Nuclear symmetry energy $S\left(\rho \right)$ at the NP asymmetries $\delta =0.6$ and 1 obtained with the CDM3Y6 interaction, using the parabolic approximation (28) and general definition (29). The shaded (magenta) region marks the empirical boundaries implied by the analysis of the isospin diffusion data and the double ratio of the neutron and proton spectra observed in the HI collisions [43, 45]. The square is the empirical $S$ value implied by the structure study of the GDR [46], and the triangle is that established from the analysis of the terrestrial nuclear physics experiments and astrophysical observations [44]. The circles and crosses are results of the ab initio calculations by Akmal et al. [47] and Gandolfi et al. [48], respectively.

Figure 9

Nuclear symmetry energy $S\left(\rho \right)$ given by the HF calculation using the new parameters of the IV density dependence $F_1\left(\rho \right)$ of the CDM3Y6 (upper panel) and CDM3Y3 (lower panel) interactions.

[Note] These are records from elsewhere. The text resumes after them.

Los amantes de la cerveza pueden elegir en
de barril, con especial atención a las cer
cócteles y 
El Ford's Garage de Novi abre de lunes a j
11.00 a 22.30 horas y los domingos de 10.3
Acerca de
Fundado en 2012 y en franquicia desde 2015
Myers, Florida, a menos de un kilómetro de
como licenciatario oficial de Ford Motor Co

These same HF results obtained with the old parameters of $F_1\left(\rho \right)$ determined in Ref. [20] are shown as the dashed lines. Other symbols are the same as in Fig. 8

Figure 10

Nuclear symmetry energy $S\left(\rho \right)$ obtained at the NP asymmetry $\delta <1$ from the (HF+RT) SP energies with the CDM3Y6 (upper panel) and CDM3Y3 (lower panel) interactions, using the parabolic approximation (31). The solid (dashed) curves show the results obtained with (without) the modification of the high-momentum part of the SP potential by the $g\left(k\right)$ function determined from the observed energy dependence of the nucleon OP. Other symbols are the same as in Fig. 8

Figure 11

Density dependence of the neutron effective mass (32) at the NP asymmetry $\delta =0,0.3$, and 0.6, obtained from the SP potential given by the CDM3Y6 interaction. The HF and HF+RT results are shown in the upper and lower panels, respectively. The solid circles are the effective-mass values determined at the saturation density ${\rho }_0$.

Figure 12

The same as Fig. 11 but for the proton effective mass.

Figure 13

The same (HF+RT) results for the neutron effective mass as in the lower panel of Fig. 11, obtained with (lower panel) or without (upper panel) the modification of the high-momentum part of the SP potential by the $g\left(k\right)$ function implied by the observed energy dependence of the nucleon OP.

Figure 14

The same as Fig. 13 but for the proton effective mass.

Figure 15

Neutron and proton effective masses (upper panel) and their splitting (lower panel) obtained at $\rho ={\rho }_0$ and the different NP asymmetries $\delta$. Both the HF and HF+RT results show a well defined linear $\delta$ dependence of the NP effective mass splitting (33).

Figure 16

$\delta$ dependence of the neutron-proton effective mass splitting obtained at $\rho =2{\rho }_0$. The HF+RT results were obtained with (solid line) or without (dashed line) the modification of the high-momentum part of the SP potential by the $g\left(k\right)$ function determined from the observed energy dependence of the nucleon OP.

Figure 17

Real $n{+}^{208}\mathrm{Pb}$ optical potential at the neutron incident energies of 30.4 and 40 MeV predicted by the single-folding calculation (37) and (38) using the CDM3Y6 interaction, with and without the contributions of the RT and the scaling $g(k(E,R))$ function. CH89 is the phenomenological OP taken from the global systematics by Varner et al. [38].

Figure 18

Elastic $n{+}^{208}\mathrm{Pb}$ scattering cross sections at the neutron incident energies of 30.4 and 40 MeV obtained with the real OP's shown in Fig. 17, in comparison with the data measured by DeVito et al. [29]. The imaginary and spin-orbital parts of the OP taken from the global systematics CH89 [38] were used in the OM calculation.

Figure 19

Local momentum $k(E,R)$ of the incident neutron (upper panel) and the scaling function $g(k(E,R))$ (lower panel) determined self-consistently from the HF+RT real folded $n{+}^{208}\mathrm{Pb}$ potential obtained with the CDM3Y6 interaction at the neutron energy $E=30.4$ MeV.